> [Instructions for the task]:
The required output is all lines below that contain the word "button".

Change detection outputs
::::::::::
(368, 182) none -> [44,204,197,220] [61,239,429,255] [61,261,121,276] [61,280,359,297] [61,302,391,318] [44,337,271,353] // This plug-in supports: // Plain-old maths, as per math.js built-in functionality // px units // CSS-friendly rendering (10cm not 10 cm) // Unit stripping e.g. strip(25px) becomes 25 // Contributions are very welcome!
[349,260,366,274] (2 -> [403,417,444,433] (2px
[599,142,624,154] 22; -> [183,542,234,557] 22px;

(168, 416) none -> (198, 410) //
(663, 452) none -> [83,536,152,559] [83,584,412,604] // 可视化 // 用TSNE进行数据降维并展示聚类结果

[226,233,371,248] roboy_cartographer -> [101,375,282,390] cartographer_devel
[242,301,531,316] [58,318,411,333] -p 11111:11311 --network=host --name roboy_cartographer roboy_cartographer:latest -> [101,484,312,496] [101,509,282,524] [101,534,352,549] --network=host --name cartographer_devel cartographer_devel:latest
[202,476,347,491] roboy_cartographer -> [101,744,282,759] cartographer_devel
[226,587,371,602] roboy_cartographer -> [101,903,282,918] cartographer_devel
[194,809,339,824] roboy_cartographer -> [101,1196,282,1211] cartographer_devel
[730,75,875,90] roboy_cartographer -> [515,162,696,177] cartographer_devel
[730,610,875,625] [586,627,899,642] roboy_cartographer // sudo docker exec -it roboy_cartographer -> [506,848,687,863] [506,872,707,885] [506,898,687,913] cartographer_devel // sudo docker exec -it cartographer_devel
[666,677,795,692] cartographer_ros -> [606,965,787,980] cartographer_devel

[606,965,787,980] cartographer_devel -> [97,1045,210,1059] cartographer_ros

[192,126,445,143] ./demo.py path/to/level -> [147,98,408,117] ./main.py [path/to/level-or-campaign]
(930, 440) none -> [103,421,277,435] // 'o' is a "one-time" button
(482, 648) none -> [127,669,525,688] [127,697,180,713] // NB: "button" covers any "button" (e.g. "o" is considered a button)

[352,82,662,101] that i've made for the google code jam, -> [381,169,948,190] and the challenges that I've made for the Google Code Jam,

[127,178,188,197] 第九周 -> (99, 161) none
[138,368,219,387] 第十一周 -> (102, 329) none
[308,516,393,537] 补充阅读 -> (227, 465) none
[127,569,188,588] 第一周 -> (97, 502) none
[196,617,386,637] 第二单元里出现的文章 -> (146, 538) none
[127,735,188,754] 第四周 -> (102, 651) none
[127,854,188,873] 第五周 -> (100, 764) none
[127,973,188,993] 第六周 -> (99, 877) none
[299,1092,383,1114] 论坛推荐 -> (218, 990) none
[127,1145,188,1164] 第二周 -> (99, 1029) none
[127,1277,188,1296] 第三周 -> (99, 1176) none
::::::::::
> [Written response]:
(930, 440) none -> [103,421,277,435] // 'o' is a "one-time" button
(482, 648) none -> [127,669,525,688] [127,697,180,713] // NB: "button" covers any "button" (e.g. "o" is considered a button)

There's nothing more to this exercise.